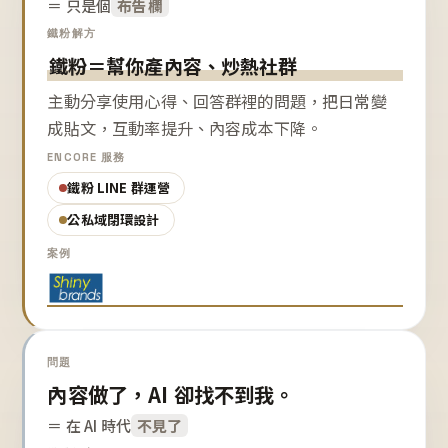
＝ 只是個
布告欄
鐵粉解方
鐵粉＝幫你產內容、炒熱社群
主動分享使用心得、回答群裡的問題，把日常變
成貼文，互動率提升、內容成本下降。
ENCORE 服務
鐵粉 LINE 群運營
公私域閉環設計
案例
問題
內容做了，AI 卻找不到我。
＝ 在 AI 時代
不見了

------

Each record above goes into the copy word for word; the pictures do not.

＝ 只是個
布告欄
鐵粉解方
鐵粉＝幫你產內容、炒熱社群
主動分享使用心得、回答群裡的問題，把日常變
成貼文，互動率提升、內容成本下降。
ENCORE 服務
鐵粉 LINE 群運營
公私域閉環設計
案例
問題
內容做了，AI 卻找不到我。
＝ 在 AI 時代
不見了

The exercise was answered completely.